» **Goal of the exercise**
Before you return the entries below, strip out the pictures and keep all else exact.
Data supplied START
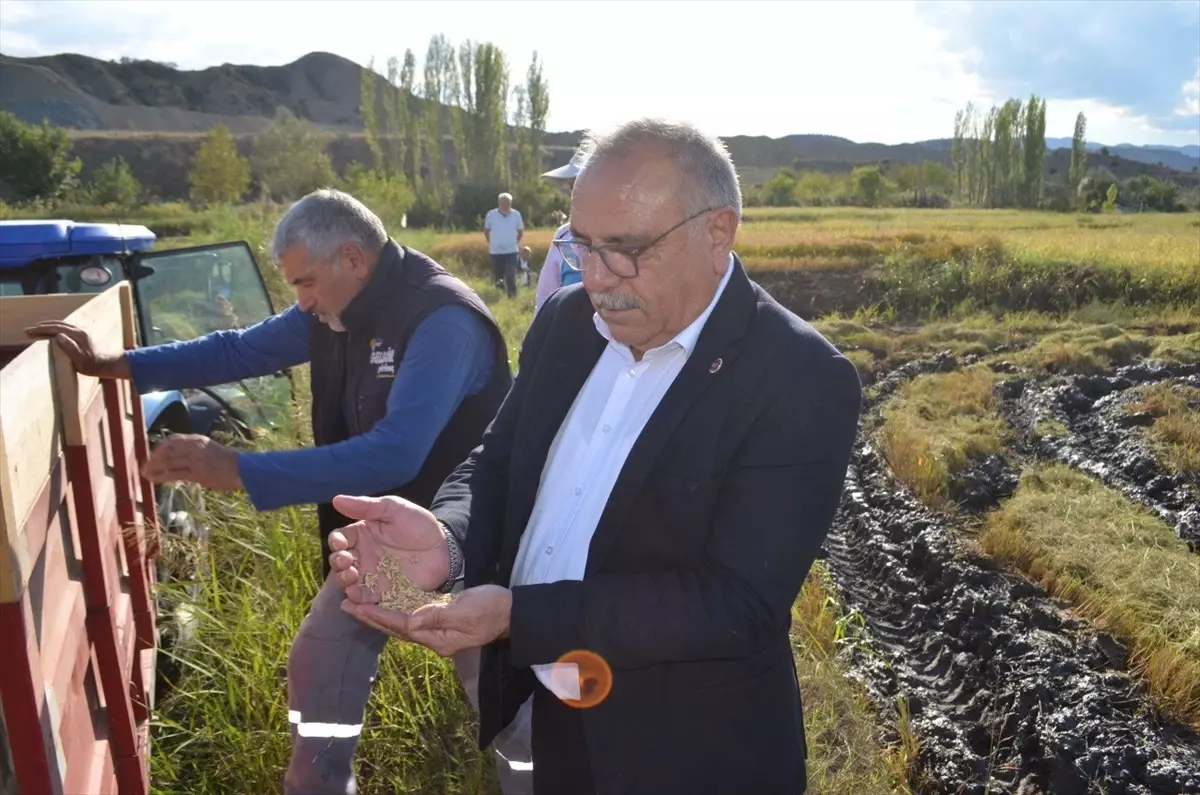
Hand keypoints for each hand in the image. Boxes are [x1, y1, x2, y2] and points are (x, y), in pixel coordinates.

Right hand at [24, 321, 129, 377]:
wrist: (104, 364)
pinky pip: (63, 328)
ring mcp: (80, 332)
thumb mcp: (80, 359)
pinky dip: (52, 329)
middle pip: (56, 324)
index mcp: (78, 334)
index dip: (41, 329)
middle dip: (41, 326)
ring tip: (34, 331)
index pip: (56, 328)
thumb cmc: (92, 365)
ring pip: (59, 325)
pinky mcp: (80, 335)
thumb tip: (58, 336)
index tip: (29, 331)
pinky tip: (47, 333)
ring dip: (46, 327)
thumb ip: (70, 348)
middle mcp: (79, 330)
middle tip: (27, 331)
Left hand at [145, 434, 242, 490]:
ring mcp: (195, 460)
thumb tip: (180, 456)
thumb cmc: (229, 462)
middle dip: (153, 458)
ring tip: (145, 475)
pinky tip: (155, 480)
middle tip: (144, 466)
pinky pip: (174, 474)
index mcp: (198, 439)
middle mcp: (194, 447)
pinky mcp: (197, 473)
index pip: (172, 440)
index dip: (159, 448)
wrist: (243, 469)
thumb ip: (195, 450)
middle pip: (167, 450)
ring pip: (168, 462)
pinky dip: (161, 476)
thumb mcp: (211, 449)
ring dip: (154, 468)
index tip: (151, 456)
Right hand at [327, 494, 450, 596]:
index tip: (340, 543)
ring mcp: (371, 576)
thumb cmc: (418, 524)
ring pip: (348, 582)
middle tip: (346, 560)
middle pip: (339, 562)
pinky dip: (357, 600)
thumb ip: (366, 506)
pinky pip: (365, 600)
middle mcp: (362, 556)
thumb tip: (336, 499)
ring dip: (343, 581)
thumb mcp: (393, 509)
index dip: (335, 541)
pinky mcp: (382, 593)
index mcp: (361, 535)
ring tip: (351, 576)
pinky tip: (356, 596)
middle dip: (338, 562)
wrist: (443, 548)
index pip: (340, 539)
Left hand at [342, 584, 511, 655]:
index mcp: (437, 637)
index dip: (379, 615)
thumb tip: (411, 620)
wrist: (511, 612)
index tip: (359, 606)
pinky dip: (393, 610)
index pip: (402, 626)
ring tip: (357, 604)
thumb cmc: (492, 610)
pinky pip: (410, 616)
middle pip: (395, 628)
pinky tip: (383, 602)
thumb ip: (439, 616)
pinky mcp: (439, 619)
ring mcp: (436, 630)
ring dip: (378, 614)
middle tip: (347, 606)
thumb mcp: (468, 611)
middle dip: (370, 617)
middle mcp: (432, 637)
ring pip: (399, 623)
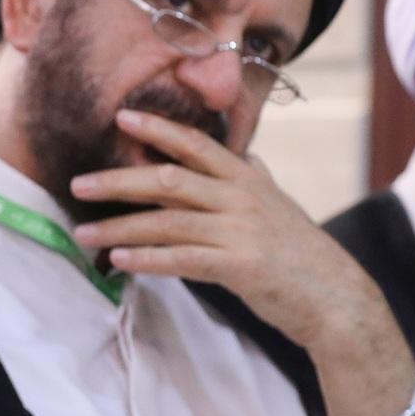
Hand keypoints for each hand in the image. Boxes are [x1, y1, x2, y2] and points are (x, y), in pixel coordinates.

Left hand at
Data supplied END
» **Solution**
Hand keypoints for each hand in the image. Boxes are [x1, y1, x2, y2] and points are (x, y), in pixel coordinates.

Right hand at [24, 321, 129, 377]:
wrist: (104, 364)
pinky pip: (63, 328)
ring mcp: (80, 332)
thumb mcp: (80, 359)
pinky dip: (52, 329)
middle pip: (56, 324)
index mcp: (78, 334)
index dip: (41, 329)
middle dip: (41, 326)
ring tip: (34, 331)
index pip: (56, 328)
thumb cmc: (92, 365)
ring pip: (59, 325)
pinky mcp: (80, 335)
thumb tip: (58, 336)
index tip: (29, 331)
pinky tip: (47, 333)
ring dip: (46, 327)
thumb ip: (70, 348)
middle mcp: (79, 330)
middle tip: (27, 331)
Left hand at [145, 434, 242, 490]:
ring mcp: (195, 460)
thumb tip: (180, 456)
thumb cmc: (229, 462)
middle dip: (153, 458)
ring tip: (145, 475)
pinky tip: (155, 480)
middle tip: (144, 466)
pinky pip: (174, 474)
index mcp: (198, 439)
middle mcp: (194, 447)
pinky mcp: (197, 473)
index pip: (172, 440)
index dip: (159, 448)
wrist: (243, 469)
thumb ip: (195, 450)
middle pip: (167, 450)
ring pip: (168, 462)
pinky dip: (161, 476)
thumb mcp: (211, 449)
ring dip: (154, 468)
index tip: (151, 456)
Right hand at [327, 494, 450, 596]:
index tip: (340, 543)
ring mcp: (371, 576)
thumb cmc: (418, 524)
ring pip: (348, 582)
middle tip: (346, 560)
middle pip: (339, 562)
pinky dip: (357, 600)
thumb ip: (366, 506)
pinky pip: (365, 600)
middle mcp: (362, 556)
thumb tip: (336, 499)
ring dip: (343, 581)
thumb mcp: (393, 509)
index dip: (335, 541)
pinky mcp: (382, 593)
index mcp: (361, 535)
ring tip: (351, 576)
pinky tip: (356, 596)
middle dip: (338, 562)
wrist: (443, 548)
index pip: (340, 539)
Left hand at [342, 584, 511, 655]:
index mcp: (437, 637)
index dip: (379, 615)
thumb tip: (411, 620)
wrist: (511, 612)
index tip: (359, 606)
pinky dip: (393, 610)
index pip: (402, 626)
ring tip: (357, 604)
thumb cmc: (492, 610)
pinky pip: (410, 616)
middle pip: (395, 628)
pinky tip: (383, 602)
thumb ip: (439, 616)
pinky mcp: (439, 619)
ring mcp: (436, 630)
ring dip: (378, 614)
middle tip: (347, 606)
thumb mcp: (468, 611)
middle dip: (370, 617)
middle mcp: (432, 637)
ring pip: (399, 623)
Hand keypoints for each hand in the image. Boxes are [x1, y1, x2, y2] and points are (x, y), in pixel coordinates.

Left hand at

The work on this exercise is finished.